TEXT:

He also wrote poetry and free verse greetings that graced the inside of his cards.

Today, J.G. Scott valentines are highly collectible.

Solid values

Scott's clean-cut artwork is a reflection of his personal life.

"He was a religious man and was very active in the Presbyterian Church in Tamaqua," says Scott's grandson, Robert F. Stauffer, Roanoke, Va.

Scott sang in the choir, taught Sunday school and served on church boards.

"He neither smoked nor drank. His father, a hard-driving mine supervisor, had a serious drinking problem at times," noted Stauffer.

Alcohol abuse wasn't uncommon among those in the mining industry.

Still, Scott's dad was successful; he was the inventor type and held patents on mining equipment.

Scott likely inherited his dad's creativity.

Scott was born in Buck Mountain in 1887 and graduated from Girardville High School. As a young man, his talent emerged by accident, literally.

A hunting mishap crippled his left arm, deterring him from performing heavy lifting or accomplishing work which required great physical effort.

He decided to attend the Pennsylvania Museum School of Industrial Arts, Philadelphia, from which he graduated in 1910.

STUDY MATERIAL:
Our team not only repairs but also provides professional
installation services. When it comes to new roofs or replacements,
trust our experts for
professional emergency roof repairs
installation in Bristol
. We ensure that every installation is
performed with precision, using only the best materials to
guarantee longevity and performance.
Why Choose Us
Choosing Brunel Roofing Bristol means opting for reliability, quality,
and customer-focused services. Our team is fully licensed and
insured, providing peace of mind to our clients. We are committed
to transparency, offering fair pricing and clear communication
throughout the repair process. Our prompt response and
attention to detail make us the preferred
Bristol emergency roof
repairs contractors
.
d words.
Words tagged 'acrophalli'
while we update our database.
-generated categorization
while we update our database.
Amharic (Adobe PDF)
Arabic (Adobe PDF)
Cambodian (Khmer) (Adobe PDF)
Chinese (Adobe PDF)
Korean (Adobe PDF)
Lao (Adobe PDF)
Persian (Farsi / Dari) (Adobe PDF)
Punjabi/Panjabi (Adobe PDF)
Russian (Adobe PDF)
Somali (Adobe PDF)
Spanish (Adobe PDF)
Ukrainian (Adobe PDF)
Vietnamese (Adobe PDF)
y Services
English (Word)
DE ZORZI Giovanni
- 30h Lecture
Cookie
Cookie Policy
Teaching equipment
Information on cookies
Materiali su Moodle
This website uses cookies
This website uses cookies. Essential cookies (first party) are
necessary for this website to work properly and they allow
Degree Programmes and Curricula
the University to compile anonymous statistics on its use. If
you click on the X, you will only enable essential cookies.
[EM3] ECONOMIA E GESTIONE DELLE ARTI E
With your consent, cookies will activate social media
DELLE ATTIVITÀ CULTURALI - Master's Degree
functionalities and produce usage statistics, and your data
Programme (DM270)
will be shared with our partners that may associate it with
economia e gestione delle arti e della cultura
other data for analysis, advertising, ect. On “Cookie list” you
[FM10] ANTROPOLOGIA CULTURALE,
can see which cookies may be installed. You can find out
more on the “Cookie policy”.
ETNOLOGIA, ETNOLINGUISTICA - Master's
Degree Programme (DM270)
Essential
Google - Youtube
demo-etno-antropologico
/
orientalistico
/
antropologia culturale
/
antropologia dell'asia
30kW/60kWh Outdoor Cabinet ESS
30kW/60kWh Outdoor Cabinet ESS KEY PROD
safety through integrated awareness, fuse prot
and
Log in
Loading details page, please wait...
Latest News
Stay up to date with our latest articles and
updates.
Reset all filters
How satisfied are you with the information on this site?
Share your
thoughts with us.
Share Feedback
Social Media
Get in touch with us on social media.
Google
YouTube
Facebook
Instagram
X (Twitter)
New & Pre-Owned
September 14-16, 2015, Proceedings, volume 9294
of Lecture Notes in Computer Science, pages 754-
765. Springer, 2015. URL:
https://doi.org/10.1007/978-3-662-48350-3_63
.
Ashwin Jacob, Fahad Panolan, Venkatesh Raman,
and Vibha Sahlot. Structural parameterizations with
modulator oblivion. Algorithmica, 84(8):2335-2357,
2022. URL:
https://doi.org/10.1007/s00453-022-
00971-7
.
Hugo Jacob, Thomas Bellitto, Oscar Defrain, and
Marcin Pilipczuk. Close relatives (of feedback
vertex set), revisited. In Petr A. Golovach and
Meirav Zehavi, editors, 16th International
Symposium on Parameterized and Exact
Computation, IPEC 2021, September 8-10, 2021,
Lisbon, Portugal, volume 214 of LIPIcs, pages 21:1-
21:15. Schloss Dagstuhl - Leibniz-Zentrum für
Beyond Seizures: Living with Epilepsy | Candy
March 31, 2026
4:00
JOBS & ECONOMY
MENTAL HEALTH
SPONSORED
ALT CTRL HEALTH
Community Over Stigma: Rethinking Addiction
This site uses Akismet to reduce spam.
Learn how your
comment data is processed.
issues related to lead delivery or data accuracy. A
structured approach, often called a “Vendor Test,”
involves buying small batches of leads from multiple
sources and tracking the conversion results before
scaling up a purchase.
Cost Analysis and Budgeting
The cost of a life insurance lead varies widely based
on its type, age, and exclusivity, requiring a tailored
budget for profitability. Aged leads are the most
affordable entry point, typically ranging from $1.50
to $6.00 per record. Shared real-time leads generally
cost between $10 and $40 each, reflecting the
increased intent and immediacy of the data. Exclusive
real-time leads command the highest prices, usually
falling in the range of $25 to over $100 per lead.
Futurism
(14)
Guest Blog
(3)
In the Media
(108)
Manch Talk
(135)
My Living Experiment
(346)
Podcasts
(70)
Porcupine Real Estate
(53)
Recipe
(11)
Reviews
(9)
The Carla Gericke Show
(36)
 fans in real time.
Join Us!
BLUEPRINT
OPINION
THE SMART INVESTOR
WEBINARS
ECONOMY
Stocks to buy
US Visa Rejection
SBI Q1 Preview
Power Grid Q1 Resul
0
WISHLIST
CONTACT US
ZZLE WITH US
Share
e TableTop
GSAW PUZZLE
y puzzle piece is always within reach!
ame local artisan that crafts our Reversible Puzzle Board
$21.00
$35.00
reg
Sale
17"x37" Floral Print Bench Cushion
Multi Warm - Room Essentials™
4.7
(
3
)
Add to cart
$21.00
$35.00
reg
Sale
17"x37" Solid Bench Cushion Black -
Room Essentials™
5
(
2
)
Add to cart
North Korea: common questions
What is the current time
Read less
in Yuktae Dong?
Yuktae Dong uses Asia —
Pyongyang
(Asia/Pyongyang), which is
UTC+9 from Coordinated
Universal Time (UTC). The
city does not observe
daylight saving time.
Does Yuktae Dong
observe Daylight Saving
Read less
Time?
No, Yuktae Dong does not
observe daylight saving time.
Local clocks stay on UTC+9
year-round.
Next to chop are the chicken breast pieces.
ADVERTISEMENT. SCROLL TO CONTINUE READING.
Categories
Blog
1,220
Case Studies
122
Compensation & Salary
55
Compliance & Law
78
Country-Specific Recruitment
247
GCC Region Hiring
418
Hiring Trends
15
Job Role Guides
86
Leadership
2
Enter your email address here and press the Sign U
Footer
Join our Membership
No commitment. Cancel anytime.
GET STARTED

PROBLEM STATEMENT: Reproduce the entire J.G. Scott passage word for word.

SOLUTION FOR THIS EXERCISE:
He also wrote poetry and free verse greetings that graced the inside of his cards.

Today, J.G. Scott valentines are highly collectible.

Solid values

Scott's clean-cut artwork is a reflection of his personal life.

"He was a religious man and was very active in the Presbyterian Church in Tamaqua," says Scott's grandson, Robert F. Stauffer, Roanoke, Va.

Scott sang in the choir, taught Sunday school and served on church boards.

"He neither smoked nor drank. His father, a hard-driving mine supervisor, had a serious drinking problem at times," noted Stauffer.

Alcohol abuse wasn't uncommon among those in the mining industry.

Still, Scott's dad was successful; he was the inventor type and held patents on mining equipment.

Scott likely inherited his dad's creativity.

Scott was born in Buck Mountain in 1887 and graduated from Girardville High School. As a young man, his talent emerged by accident, literally.

A hunting mishap crippled his left arm, deterring him from performing heavy lifting or accomplishing work which required great physical effort.

He decided to attend the Pennsylvania Museum School of Industrial Arts, Philadelphia, from which he graduated in 1910.